Security has been stepped up around former Liberian leader Charles Taylor's home in Nigeria after the US slapped a US$2 million bounty on his head, a source in his camp said Friday.
The source, a former Liberian official who followed Taylor into exile, told reporters that Nigeria had promised to defend the former warlord and accused Washington of inciting violence and risking civilian lives.
"It's an incitement to terrorism, because any bloke in Nigeria who is money-hungry could take up that offer.

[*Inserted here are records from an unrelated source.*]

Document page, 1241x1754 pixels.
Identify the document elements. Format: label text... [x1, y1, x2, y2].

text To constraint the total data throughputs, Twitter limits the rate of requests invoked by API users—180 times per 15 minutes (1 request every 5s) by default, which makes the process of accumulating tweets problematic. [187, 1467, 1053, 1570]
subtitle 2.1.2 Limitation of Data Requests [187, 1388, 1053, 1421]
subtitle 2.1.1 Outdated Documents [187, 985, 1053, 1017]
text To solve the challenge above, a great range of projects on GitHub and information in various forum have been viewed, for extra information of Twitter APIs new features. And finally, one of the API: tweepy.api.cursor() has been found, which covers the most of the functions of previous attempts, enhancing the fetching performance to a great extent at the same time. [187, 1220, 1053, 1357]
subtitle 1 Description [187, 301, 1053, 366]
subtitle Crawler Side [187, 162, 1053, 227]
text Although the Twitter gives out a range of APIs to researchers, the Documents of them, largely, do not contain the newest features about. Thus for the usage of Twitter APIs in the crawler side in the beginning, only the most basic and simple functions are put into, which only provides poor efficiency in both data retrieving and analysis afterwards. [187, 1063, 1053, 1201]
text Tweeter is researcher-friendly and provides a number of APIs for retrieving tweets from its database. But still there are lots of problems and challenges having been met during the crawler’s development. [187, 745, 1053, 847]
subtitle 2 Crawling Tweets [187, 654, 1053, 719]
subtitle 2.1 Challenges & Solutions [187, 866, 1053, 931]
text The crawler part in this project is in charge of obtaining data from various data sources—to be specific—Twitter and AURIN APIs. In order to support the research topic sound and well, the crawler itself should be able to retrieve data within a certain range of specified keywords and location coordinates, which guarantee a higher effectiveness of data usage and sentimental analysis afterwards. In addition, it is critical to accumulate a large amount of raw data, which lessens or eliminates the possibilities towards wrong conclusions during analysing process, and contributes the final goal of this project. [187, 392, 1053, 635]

Imagine the bloodshed," he said.
"We're prepared for the worst," he said, adding that the Nigerian security personnel deployed around Taylor's luxury villa in the southeastern city port city of Calabar had been reinforced.

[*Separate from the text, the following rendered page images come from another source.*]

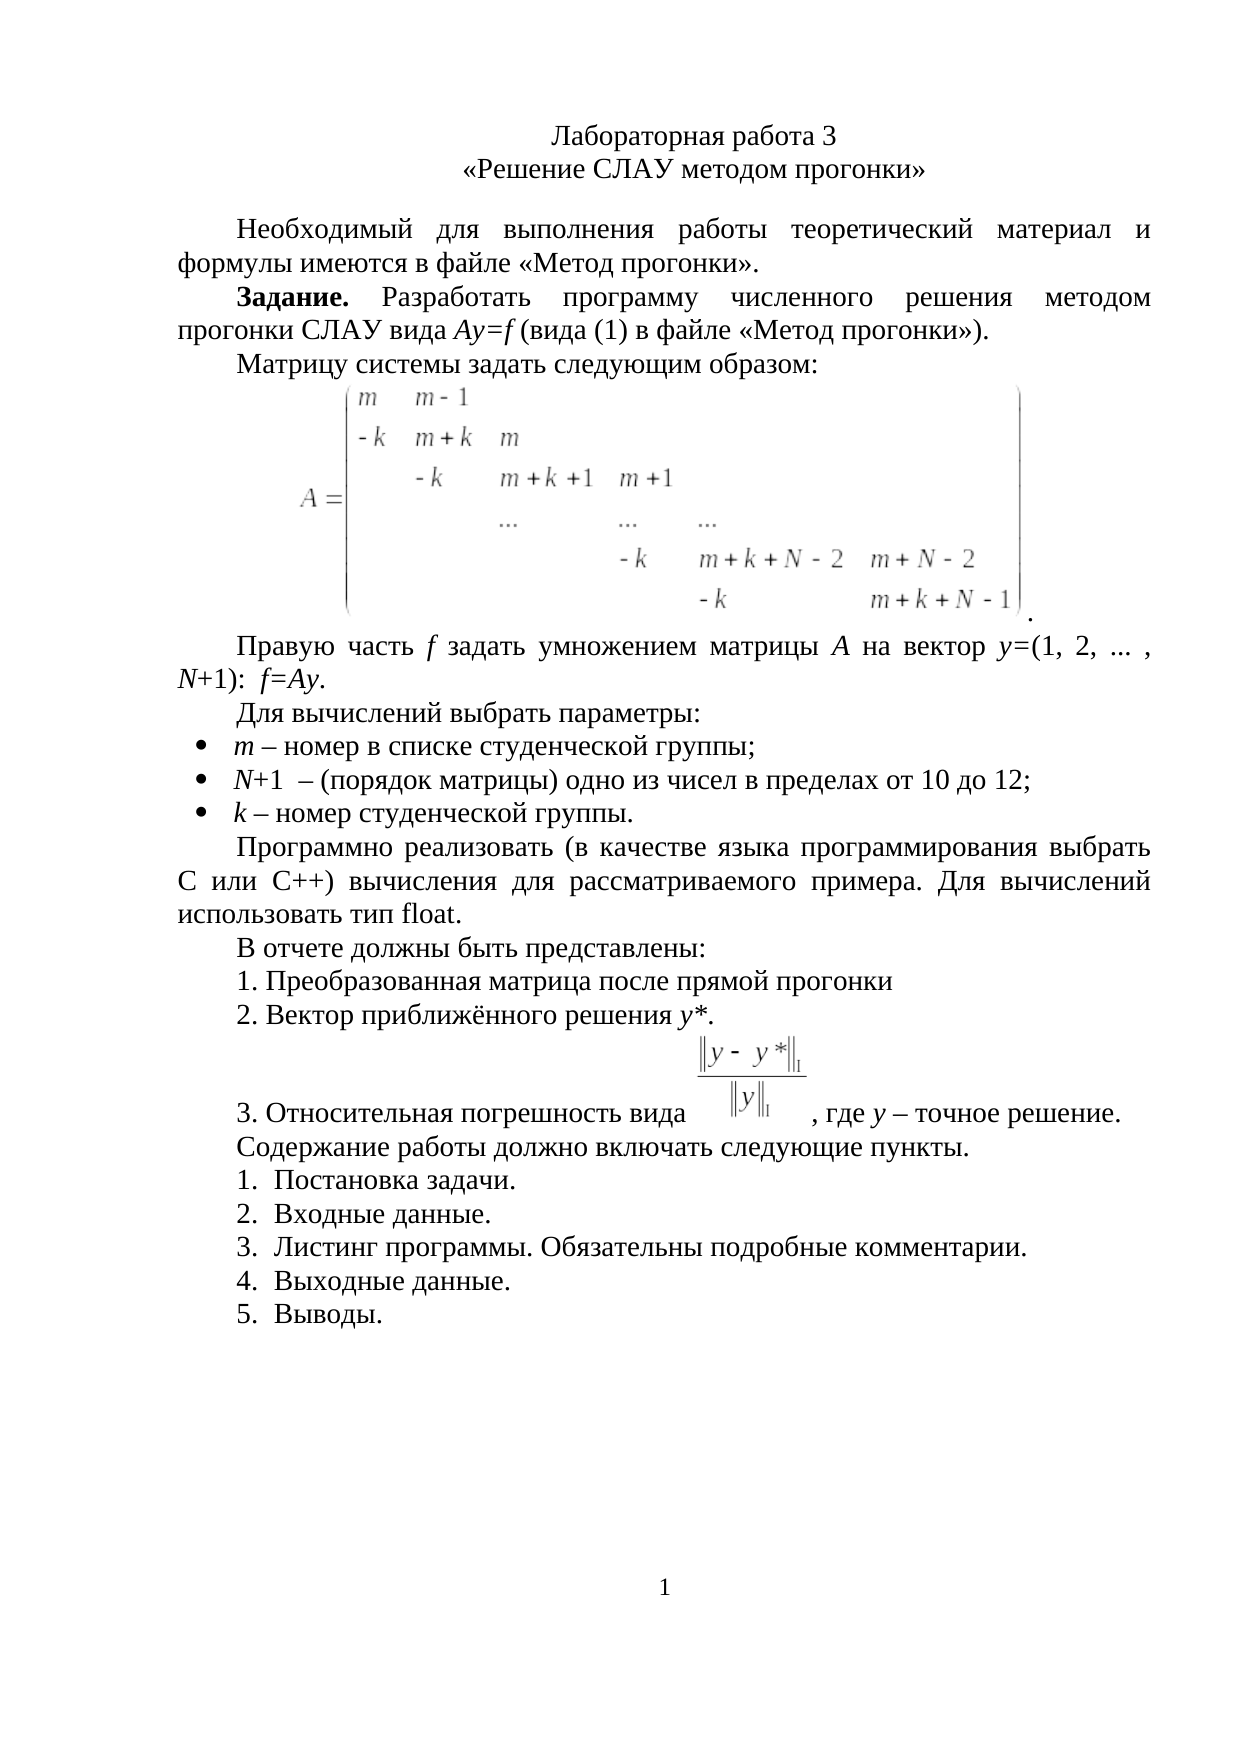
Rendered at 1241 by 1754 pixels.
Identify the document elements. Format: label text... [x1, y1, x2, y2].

text 1. Преобразованная матрица после прямой прогонки [177, 963, 1152, 997]
text Программно реализовать (в качестве языка программирования выбрать C или C++) вычисления для рассматриваемого примера. Для вычислений использовать тип float. [177, 829, 1152, 930]
text Содержание работы должно включать следующие пункты. [177, 1129, 1152, 1162]
text Задание. Разработать программу численного решения методом прогонки СЛАУ вида Ay=f (вида (1) в файле «Метод прогонки»). [177, 279, 1152, 346]
list k – номер студенческой группы. [196, 796, 1152, 829]
list m – номер в списке студенческой группы; [196, 728, 1152, 762]
text В отчете должны быть представлены: [177, 930, 1152, 963]
list N+1 – (порядок матрицы) одно из чисел в пределах от 10 до 12; [196, 762, 1152, 796]
text 2. Вектор приближённого решения y*. [177, 997, 1152, 1031]
list Выводы. [236, 1297, 1152, 1330]
list Выходные данные. [236, 1263, 1152, 1297]
text 3. Относительная погрешность вида , где y – точное решение. [177, 1031, 1152, 1129]
text Матрицу системы задать следующим образом: [177, 346, 1152, 379]
text Правую часть f задать умножением матрицы A на вектор y=(1, 2, ... , N+1): f=Ay. [177, 628, 1152, 695]
text Для вычислений выбрать параметры: [177, 695, 1152, 728]
list Постановка задачи. [236, 1162, 1152, 1196]
text Необходимый для выполнения работы теоретический материал и формулы имеются в файле «Метод прогонки». [177, 212, 1152, 279]
list Входные данные. [236, 1196, 1152, 1229]
list Листинг программы. Обязательны подробные комментарии. [236, 1229, 1152, 1263]
text «Решение СЛАУ методом прогонки» [177, 152, 1152, 185]
text Лабораторная работа 3 [177, 118, 1152, 152]
text . [177, 379, 1152, 628]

The US Congress included a US$2 million reward for Taylor's capture in its US$87.5 billion special budget for Iraq and Afghanistan, which President George W. Bush signed into law on Thursday.

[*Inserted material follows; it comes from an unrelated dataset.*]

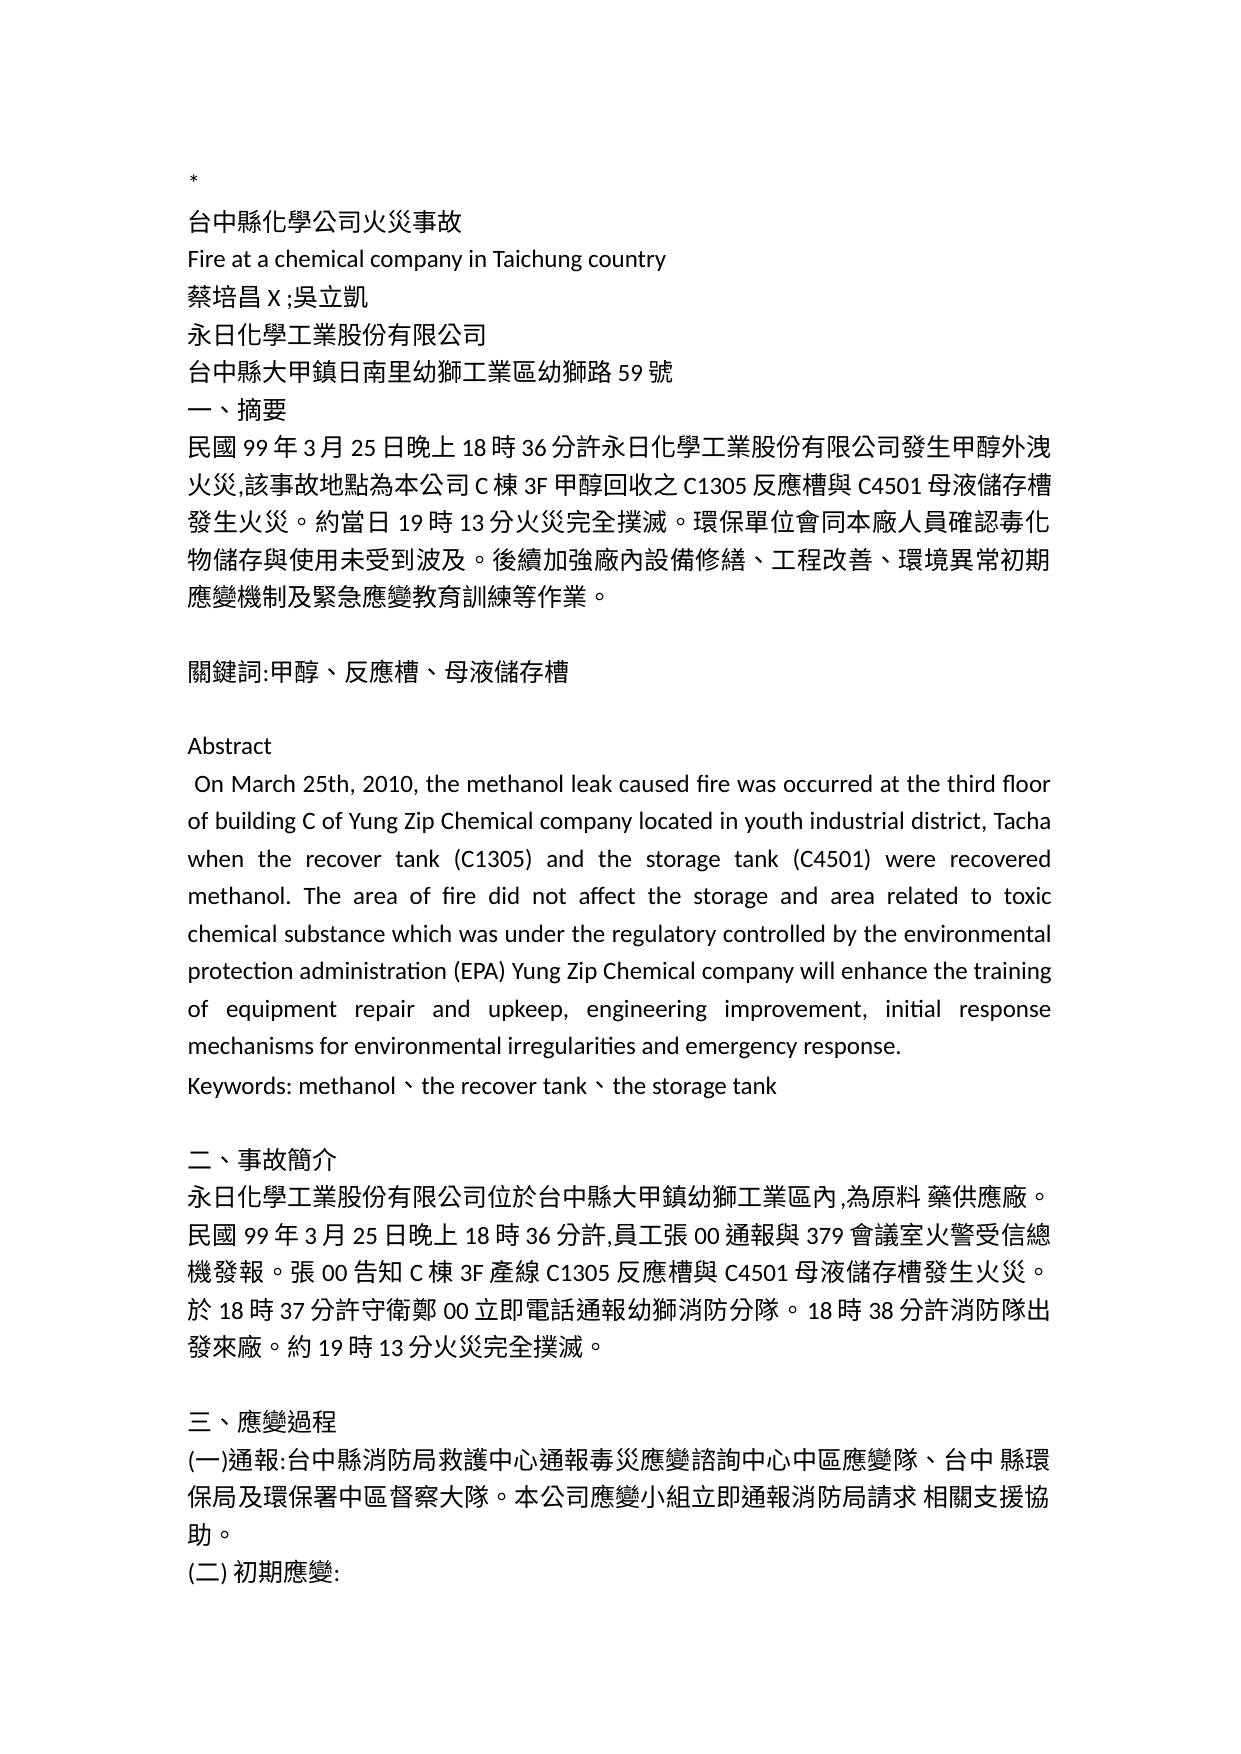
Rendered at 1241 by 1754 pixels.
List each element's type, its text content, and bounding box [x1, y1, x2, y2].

The money has been set aside to help bring Taylor before a special tribunal on war crimes in Liberia's neighbor, Sierra Leone.
Asked whether the money could be paid as a reward to anyone who seized Taylor and managed to bring him out to Sierra Leone, the official replied: "Theoretically, yes, I suppose so."
Before Taylor agreed to step down as Liberia's president, a British-based "private military company", Northbridge Services, was reported as having offered to kidnap him for US$2 million.
But west African mediators, with US support, preferred to encourage Taylor to take up the offer of exile in Nigeria.